The Spark

the Voice of
The Communist League of Revolutionary Workers–Internationalist

“The emancipation of the working class will only be achieved by the working class itself.”
— Karl Marx

SPARK ‘End of Winter’ Dinner

Mar 31, 2008

In the middle of March, workers from Ford Rouge, Ford Saline, Ford Sterling Heights, the State of Michigan, the Michigan Department of Mental Health, Blue Cross, the Post Office, Chrysler Warren Truck, Chrysler Trenton Engine, several General Motors plants, General Motors retirees, small auto parts plants and repair shops, the Detroit Department of Transportation, Taco Bell, CVS Drugstore, and teachers from various public school systems, among others, gathered in Detroit to share a meal with the SPARK.

It was the first barbecue of this long, cold and snowy winter, chasing the winter blues away with ribs and chicken, plus fresh green beans, creamed corn, mac & cheese, as well as salads and casseroles, plus those divine desserts everyone comes back for.

We laughed at ourselves in “Creature Comforts,” the Claymation talking animal series, by the same people who made Wallace & Grommit films. We gathered around to see Sparky the robot, a robot which let us understand a little more about what robots can do, as well as what they can’t do–and how they are misused today. We listened to and watched the video made during a concert by Grammy award winner Herbie Hancock, and we laughed as the SPARK Sunday Night Comedy Troupe gave us their version of the current election campaign. But the highlight of the meeting was “The State of the Working Class” address.

We reprint excerpts of the speech below, for all our friends and supporters who were not able to make it.

Let’s talk about the situation of the working class. Only one way to describe it–it’s an outrage!

We are entering the sixth year of the war in Iraq and we are in the seventh year of the war in Afghanistan–with no end in sight. The only war longer was the Viet Nam war, and these two wars threaten to break that deadly record.

And why? Why are we in these wars? Only so big oil companies can control the oil of the whole Middle East. While companies like Halliburton make out like the bandits they are, Iraqis continue to be killed, by the hundreds of thousands. The lives of Afghan people are being driven back to the days of the Middle Ages. And U.S. troops continue to be killed–almost 4,500 in the two wars–or suffer permanent injuries to their bodies and to their minds....

Working people pay the price for these wars–and not just in lives lost, but in hundreds of billion of dollars spent on war that could have been used to address the problems we have here at home.

And we have plenty of problems.

Jobs, for example–we’re losing them–a half a million people left the work force last month, most because they were laid off and couldn’t find a job....

But even when we keep our jobs, we don’t keep our wages and benefits....

Our wages go down–but do prices? NO! Gasoline, gas and electric for our homes, bread, milk, meat, fruit and vegetables–you name it and the price went up.

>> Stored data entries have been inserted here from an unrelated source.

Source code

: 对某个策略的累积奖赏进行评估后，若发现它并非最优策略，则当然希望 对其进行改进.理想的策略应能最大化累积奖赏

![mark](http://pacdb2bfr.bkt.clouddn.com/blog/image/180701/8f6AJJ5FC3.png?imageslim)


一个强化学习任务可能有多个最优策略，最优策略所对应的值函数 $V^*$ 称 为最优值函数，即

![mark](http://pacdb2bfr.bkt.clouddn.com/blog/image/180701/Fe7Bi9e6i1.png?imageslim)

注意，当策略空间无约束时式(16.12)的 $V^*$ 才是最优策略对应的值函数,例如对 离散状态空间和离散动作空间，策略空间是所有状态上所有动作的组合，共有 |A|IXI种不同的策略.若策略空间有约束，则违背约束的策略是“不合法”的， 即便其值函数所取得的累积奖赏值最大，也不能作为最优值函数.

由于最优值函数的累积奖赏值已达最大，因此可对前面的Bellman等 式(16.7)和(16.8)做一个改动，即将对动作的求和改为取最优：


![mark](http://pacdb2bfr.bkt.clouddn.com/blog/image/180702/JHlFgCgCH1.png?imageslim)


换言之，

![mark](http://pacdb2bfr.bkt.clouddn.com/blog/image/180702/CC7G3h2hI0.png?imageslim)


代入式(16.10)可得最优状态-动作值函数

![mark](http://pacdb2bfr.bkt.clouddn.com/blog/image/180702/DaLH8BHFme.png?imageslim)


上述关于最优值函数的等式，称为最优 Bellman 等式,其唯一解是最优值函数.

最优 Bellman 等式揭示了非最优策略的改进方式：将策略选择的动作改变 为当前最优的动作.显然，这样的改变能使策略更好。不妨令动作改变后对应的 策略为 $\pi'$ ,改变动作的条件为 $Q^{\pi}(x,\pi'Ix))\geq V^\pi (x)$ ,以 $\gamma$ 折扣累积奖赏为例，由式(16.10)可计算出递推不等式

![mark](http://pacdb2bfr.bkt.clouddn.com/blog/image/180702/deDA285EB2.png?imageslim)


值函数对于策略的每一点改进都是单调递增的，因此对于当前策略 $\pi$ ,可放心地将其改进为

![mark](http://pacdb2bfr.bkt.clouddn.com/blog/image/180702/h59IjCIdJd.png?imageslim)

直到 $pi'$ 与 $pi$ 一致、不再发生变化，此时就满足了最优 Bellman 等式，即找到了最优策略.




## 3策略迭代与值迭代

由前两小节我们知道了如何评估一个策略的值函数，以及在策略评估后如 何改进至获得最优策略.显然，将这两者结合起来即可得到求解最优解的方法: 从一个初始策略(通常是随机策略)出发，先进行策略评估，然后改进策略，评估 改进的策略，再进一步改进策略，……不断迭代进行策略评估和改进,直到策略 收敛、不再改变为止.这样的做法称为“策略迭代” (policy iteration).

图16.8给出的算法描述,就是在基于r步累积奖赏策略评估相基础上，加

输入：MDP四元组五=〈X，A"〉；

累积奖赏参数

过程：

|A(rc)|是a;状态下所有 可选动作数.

Why? Because of shortages? NO! The oil companies even admit there is no shortage today. Prices are going up because speculators–including the oil companies themselves–are buying and selling and buying again and selling again, driving prices up with each sale.

The big money people did it to housing yesterday. Today, they are doing it to oil, wheat, corn, soybeans–and we pay the price at the pump or the grocery store or in homes lost to the fraud perpetrated by the banks and mortgage companies.

The capitalists’ system is in crisis today. And the capitalists even admit it. They say that some of the biggest banks could collapse. And yet they don’t stop doing what they’ve been doing. They continue to speculate, creating the possibility of an even bigger mess.

They can’t stop themselves.

As far as we’re concerned, it’s time that working people stepped up to stop them.

For that, we have to feel our common interests to support each other when someone is attacked; to join each other when some of us fight, like the workers at American Axle today.

We have the right to benefit from the fruits or our labor. But it will take the fight of all of us standing together.